Dans l'État rural du Bihar, au nord-est de l’Inde, l’indice de fécondité est le plus élevé du pays. Mais c’est aussi dans cette région que la fertilité a le plus fortement baissé ces dernières années. Les femmes ont peu accès aux moyens de contraception et ont encore en moyenne plus de trois enfants.
Usha Devi, assistante sociale depuis plus de 10 ans, est en première ligne d’une petite révolution qui annonce la fin du boom démographique indien. Son objectif est de sensibiliser les femmes au planning familial.
La stérilisation plutôt que les enfants
Pour éviter aux femmes la pression de grossesses non-désirées ou des avortements souvent risqués, Usha Devi les encourage à opter pour la stérilisation, une méthode radicale loin de faire l'unanimité dans le pays.
"Quand j’ai commencé, les gens m’envoyaient balader avec mes histoires de stérilisation. Ils se méfiaient et me disaient de me faire stériliser moi-même avant de venir les voir. Mais maintenant les familles sont plus ouvertes à l'idée. Les femmes me disent qu’elles vont y réfléchir et en parler à leur mari et belle-famille", explique l'assistante sociale.
"Les femmes portent toute la responsabilité de la contraception"
En Inde, plus d’un tiers des femmes mariées en âge de procréer se font stériliser de leur propre chef. "Très peu d’hommes se font stériliser en Inde rurale. Ce sont les femmes qui portent toute la responsabilité de la contraception. Les hommes ne veulent pas le faire", précise Usha Devi.
Dans certains hôpitaux de campagne, deux jours par semaine sont consacrés à des opérations de stérilisation et les patientes sont nombreuses. C'est par exemple le cas de Madhuri Kumari, 25 ans, qui a subi une ligature des trompes. Une intervention chirurgicale de stérilisation irréversible que la jeune femme a choisie, convaincue par Usha Devi.
"C’est elle qui m’a conseillée.
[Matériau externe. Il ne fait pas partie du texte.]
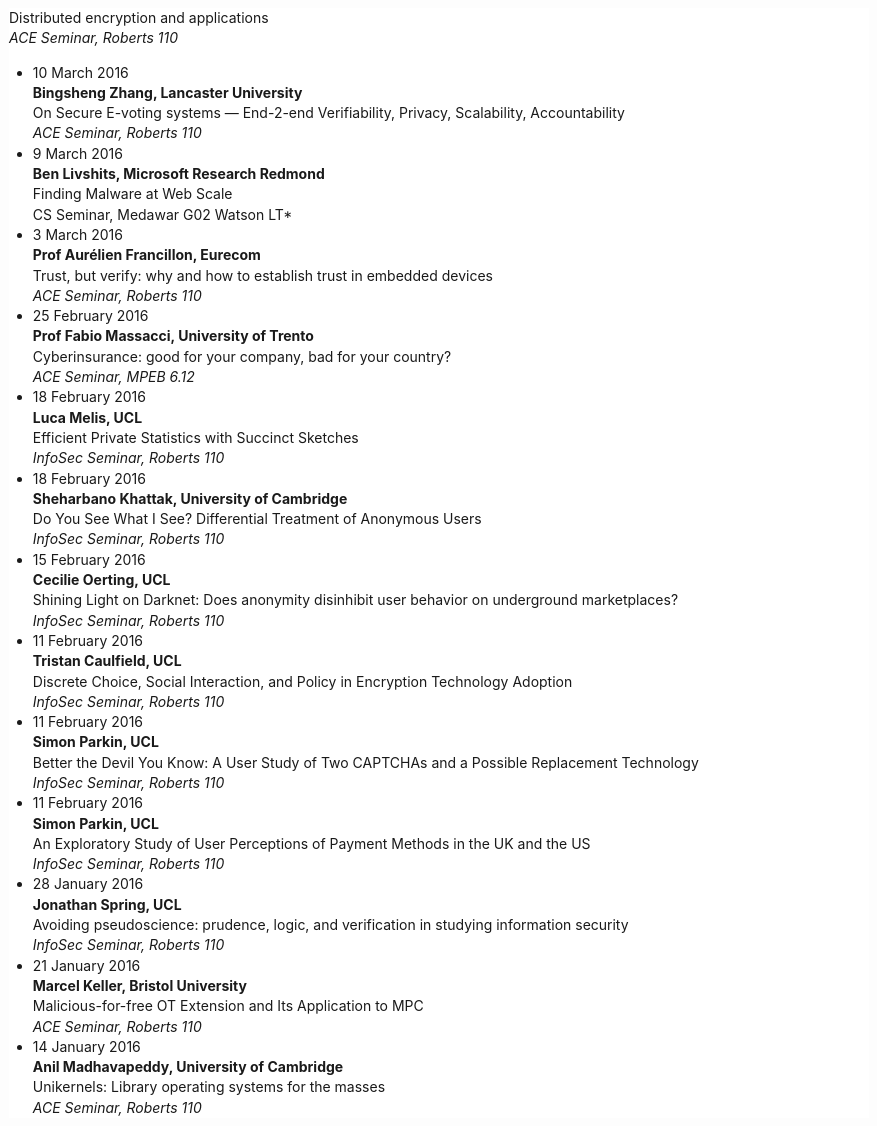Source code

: Distributed encryption and applications  
*ACE Seminar, Roberts 110*
- 10 March 2016  
**Bingsheng Zhang, Lancaster University**  
On Secure E-voting systems — End-2-end Verifiability, Privacy, Scalability, Accountability  
*ACE Seminar, Roberts 110*
- 9 March 2016  
**Ben Livshits, Microsoft Research Redmond**  
Finding Malware at Web Scale  
CS Seminar, Medawar G02 Watson LT*
- 3 March 2016  
**Prof Aurélien Francillon, Eurecom**  
Trust, but verify: why and how to establish trust in embedded devices  
*ACE Seminar, Roberts 110*
- 25 February 2016  
**Prof Fabio Massacci, University of Trento**  
Cyberinsurance: good for your company, bad for your country?  
*ACE Seminar, MPEB 6.12*
- 18 February 2016  
**Luca Melis, UCL**  
Efficient Private Statistics with Succinct Sketches  
*InfoSec Seminar, Roberts 110*
- 18 February 2016  
**Sheharbano Khattak, University of Cambridge**  
Do You See What I See? Differential Treatment of Anonymous Users  
*InfoSec Seminar, Roberts 110*
- 15 February 2016  
**Cecilie Oerting, UCL**  
Shining Light on Darknet: Does anonymity disinhibit user behavior on underground marketplaces?  
*InfoSec Seminar, Roberts 110*
- 11 February 2016  
**Tristan Caulfield, UCL**  
Discrete Choice, Social Interaction, and Policy in Encryption Technology Adoption  
*InfoSec Seminar, Roberts 110*
- 11 February 2016  
**Simon Parkin, UCL**  
Better the Devil You Know: A User Study of Two CAPTCHAs and a Possible Replacement Technology  
*InfoSec Seminar, Roberts 110*
- 11 February 2016  
**Simon Parkin, UCL**  
An Exploratory Study of User Perceptions of Payment Methods in the UK and the US  
*InfoSec Seminar, Roberts 110*
- 28 January 2016  
**Jonathan Spring, UCL**  
Avoiding pseudoscience: prudence, logic, and verification in studying information security  
*InfoSec Seminar, Roberts 110*
- 21 January 2016  
**Marcel Keller, Bristol University**  
Malicious-for-free OT Extension and Its Application to MPC  
*ACE Seminar, Roberts 110*
- 14 January 2016  
**Anil Madhavapeddy, University of Cambridge**  
Unikernels: Library operating systems for the masses  
*ACE Seminar, Roberts 110*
Elle m’a dit: “Madhuri, tu as déjà deux filles et un garçon, tu n’as pas besoin d’un autre enfant ”. Elle m’a dit qu’elle portera la responsabilité de l'opération. Je suis illettrée mais je ne veux pas que mes enfants le soient. Ils ont leur vie à réussir, ils ont le droit d’avoir une meilleure existence. (...) Les gens me disent d’avoir un autre garçon. Mais je ne veux plus ce genre de pression", raconte Madhuri Kumari.
"Les aspirations des jeunes Indiennes ont changé"
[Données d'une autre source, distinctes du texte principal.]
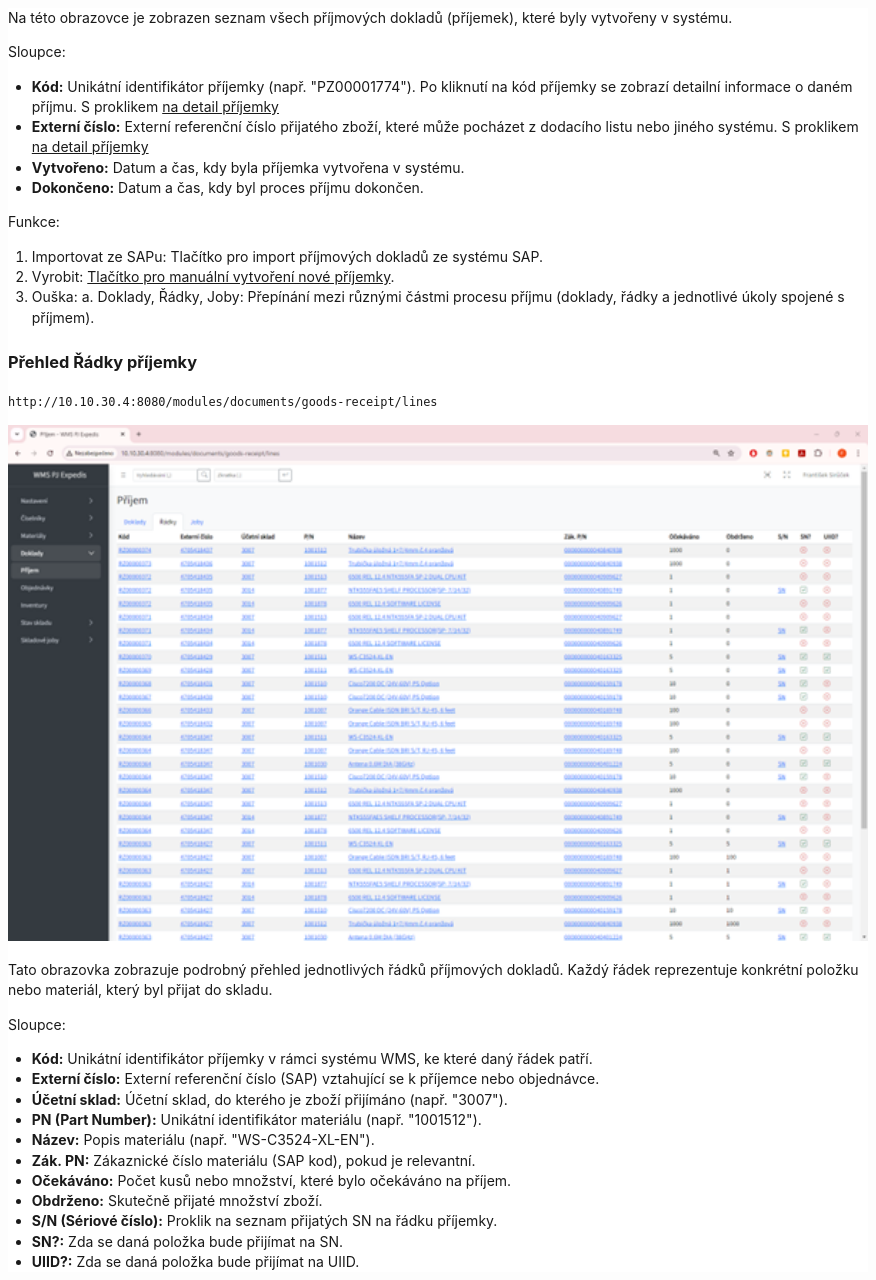
Na této obrazovce je zobrazen seznam všech příjmových dokladů (příjemek), které byly vytvořeny v systému.

Sloupce:
- **Kód:** Unikátní identifikátor příjemky (např. "PZ00001774"). Po kliknutí na kód příjemky se zobrazí detailní informace o daném příjmu. S proklikem [na detail příjemky](#detail-prijemky)
- **Externí číslo:** Externí referenční číslo přijatého zboží, které může pocházet z dodacího listu nebo jiného systému. S proklikem [na detail příjemky](#detail-prijemky)
- **Vytvořeno:** Datum a čas, kdy byla příjemka vytvořena v systému.
- **Dokončeno:** Datum a čas, kdy byl proces příjmu dokončen.

Funkce:
1. Importovat ze SAPu: Tlačítko pro import příjmových dokladů ze systému SAP.
2. Vyrobit: [Tlačítko pro manuální vytvoření nové příjemky](#zalozeni-interni-prijemky-mimo-sap).
3. Ouška:
  a. Doklady, Řádky, Joby: Přepínání mezi různými částmi procesu příjmu (doklady, řádky a jednotlivé úkoly spojené s příjmem).

<h3 id="prehled-radky-prijemky">Přehled Řádky příjemky</h3>

`http://10.10.30.4:8080/modules/documents/goods-receipt/lines`

<a href="#" data-bs-toggle="modal" data-bs-target="#imageModal" onclick="showImage('/content/images/doklady/radky-prijemky.png')">
   <img src="/content/images/doklady/prijemky/radky-prijemky.png" alt="Řádky příjemky" width="900" />
</a>

Tato obrazovka zobrazuje podrobný přehled jednotlivých řádků příjmových dokladů. Každý řádek reprezentuje konkrétní položku nebo materiál, který byl přijat do skladu.

Sloupce:
- **Kód:** Unikátní identifikátor příjemky v rámci systému WMS, ke které daný řádek patří.
- **Externí číslo:** Externí referenční číslo (SAP) vztahující se k příjemce nebo objednávce.
- **Účetní sklad:** Účetní sklad, do kterého je zboží přijímáno (např. "3007").
- **PN (Part Number):** Unikátní identifikátor materiálu (např. "1001512").
- **Název:** Popis materiálu (např. "WS-C3524-XL-EN").
- **Zák. PN:** Zákaznické číslo materiálu (SAP kod), pokud je relevantní.
- **Očekáváno:** Počet kusů nebo množství, které bylo očekáváno na příjem.
- **Obdrženo:** Skutečně přijaté množství zboží.
- **S/N (Sériové číslo):** Proklik na seznam přijatých SN na řádku příjemky.
- **SN?:** Zda se daná položka bude přijímat na SN.
- **UIID?:** Zda se daná položka bude přijímat na UIID.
La stérilisation plutôt que l’agrandissement familial, la décision est de moins en moins stigmatisée dans le pays. Punam Muttreja, directrice de la Fondation indienne pour la population, voit dans ce changement le début d’une nouvelle ère pour les femmes indiennes.
"Les aspirations des jeunes Indiennes ont changé et elles font plus que jamais usage de leurs droits. Elles essaient de repousser l'âge du mariage, l'âge du premier enfant mais c’est surtout leur éducation qui est la meilleure pilule contraceptive. Elles veulent aussi éduquer leurs enfants, les maintenir en bonne santé et les soutenir financièrement. Donc tout le monde ne peut pas se permettre d’avoir plus de deux enfants", précise Punam Muttreja.